Che accade se la Santa Lucia che porta quattro camorristi come Don Vincenzo, suo figlio, Saverio e Andrea, all’isola carcere dell’Asinara, si imbatte in una tempesta e quelli ne approfittano per ammazzare il capitano e liberarsi? Solo che su quella nave ci sono anche i Campese, una famiglia di attori “di giro” dice Oreste, con lui la moglie Maria e la figlia Anna, più Pasquale, suggeritore aspirante attore e regista. E una volta naufragati tutti, o quasi, sani e salvi proprio sull’Asinara, non possono fare altro che mescolarsi, gli uni per non farsi beccare, gli altri perché costretti dalle minacce dei primi. Comincia così La stoffa dei sogni di Gianfranco Cabiddu, in sala da oggi, giovedì 1 dicembre grazie a Microcinema, che intreccia e omaggia Shakespeare ed Eduardo, realtà e finzione, liberamente ispirato a L’Arte della commedia di De Filippo e alla sua traduzione in un napoletano del seicento de La Tempesta, l’opera sul mago Prospero del drammaturgo inglese, che racconta di dolori e di solitudini, di prigioni e di libertà, di arte e identità.
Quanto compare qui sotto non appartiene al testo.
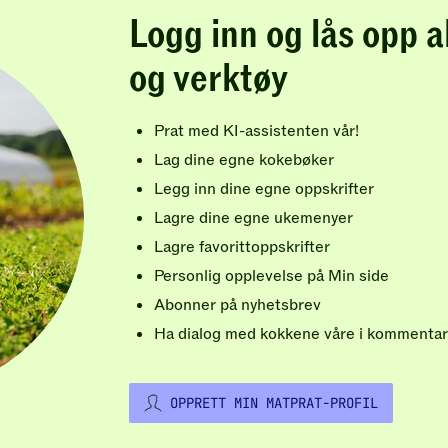
Logg inn og lås opp a
og verktøy
Prat med KI-assistenten vår!
Lag dine egne kokebøker
Legg inn dine egne oppskrifter
Lagre dine egne ukemenyer
Lagre favorittoppskrifter
Personlig opplevelse på Min side
Abonner på nyhetsbrev
Ha dialog med kokkene våre i kommentar
OPPRETT MIN MATPRAT-PROFIL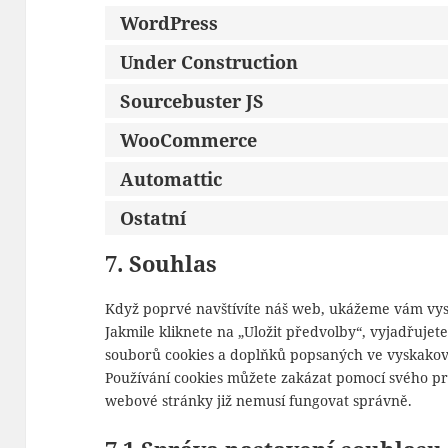
WordPress
Under Construction
Sourcebuster JS
WooCommerce
Automattic
Ostatní
7. Souhlas
Když poprvé navštívíte náš web, ukážeme vám vysk
Jakmile kliknete na „Uložit předvolby“, vyjadřujet
souborů cookies a doplňků popsaných ve vyskakov
Používání cookies můžete zakázat pomocí svého pro
webové stránky již nemusí fungovat správně.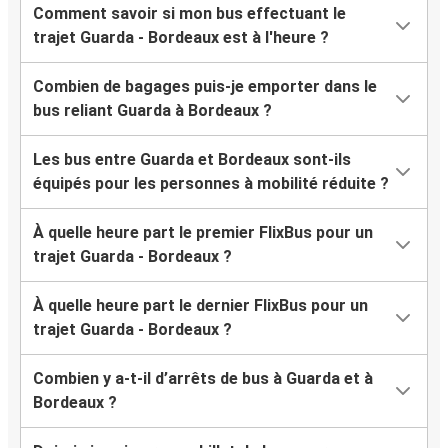
Comment savoir si mon bus effectuant le
trajet Guarda - Bordeaux est à l'heure ?
Combien de bagages puis-je emporter dans le
bus reliant Guarda à Bordeaux ?
Les bus entre Guarda et Bordeaux sont-ils
équipés pour les personnes à mobilité réduite ?
À quelle heure part le premier FlixBus pour un
trajet Guarda - Bordeaux ?
À quelle heure part le dernier FlixBus pour un
trajet Guarda - Bordeaux ?
Combien y a-t-il d’arrêts de bus à Guarda et à
Bordeaux ?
Destino infatti vuole che sull’isola vive da quindici anni il direttore del carcere che si chiama De Caro, ma è anche un po’ Prospero anche se non ha perso un regno ma l’amore, che è assai pignolo, che nella notte va a controllare amorevolmente sua figlia adolescente che guarda caso si chiama Miranda come la bella figlia con cui Prospero vive su un’sola, che magari non abbia paura dei tuoni, e poi la chiude a chiave in camera che non si sa mai. E siccome a lui il teatro piace, e soprattutto Shakespeare, dà a tutto il gruppo cinque giorni di tempo per mettere in scena La tempesta, tanto per restare in tema e così da riconoscere chi è attore e chi camorrista. Però loro, i camorristi, il linguaggio di Shakespeare non lo capiscono e allora si fa a modo loro e La tempesta si recita in napoletano che pare Gomorra… I piani si confondono e le trame si intrecciano proprio come nella stoffa dei sogni. Intanto sua figlia Miranda, che hai voglia a segregarla in casa, incontra il figlio malconcio di Don Vincenzo, che a suo modo è il re di Napoli come Alonzo, che il padre crede morto e che si chiama proprio Ferdinando, lo nasconde, lo cura e ovviamente se ne innamora. Tutto più o meno sotto gli occhi di Antioco, unico autoctono nonché superstite dell’isola praticamente occupata dal carcere, un po’ schiavo di De Caro come Calibano di Prospero, che non si capisce quando parla ma pare abbia davvero tanto da dire. Sembra quasi una magia… Ma “gli incantesimi miei sono finiti – dice alla fine De Caro – gli artisti erano tutti spiriti e sono svaniti nell’aria, nel nulla. Noi siamo fatti con la stoffa dei sogni e questa piccola vita nostra da sonno è circondata, sonno eterno…”
Ci sta benissimo Sergio Rubini nel ruolo del guitto Oreste Campese, lui sembra nato per quello, recitare nel recitare, teatro nel teatro e pure teatro nel cinema, tanto li mescola sempre comunque; e ci stanno bene anche tutti gli altri, facce note chi qua e chi là di film e fiction di mafia, Squadra Antimafia in testa, da Teresa Saponangelo che è sua moglie Maria, a Ennio Fantastichini che è il direttore del carcere, fino a da Renato Carpentieri che è il boss come in Solo, così come Francesco di Leva e Ciro Petrone che sono Andrea e Saverio. E poi Nicola di Pinto che è Pasquale, Fiorenzo Mattu che è Antioco e c’è pure Luca De Filippo, omaggio nell’omaggio, seppur per poco, nel suo ultimo ruolo cinematografico prima di andarsene il 27 novembre dell’anno scorso.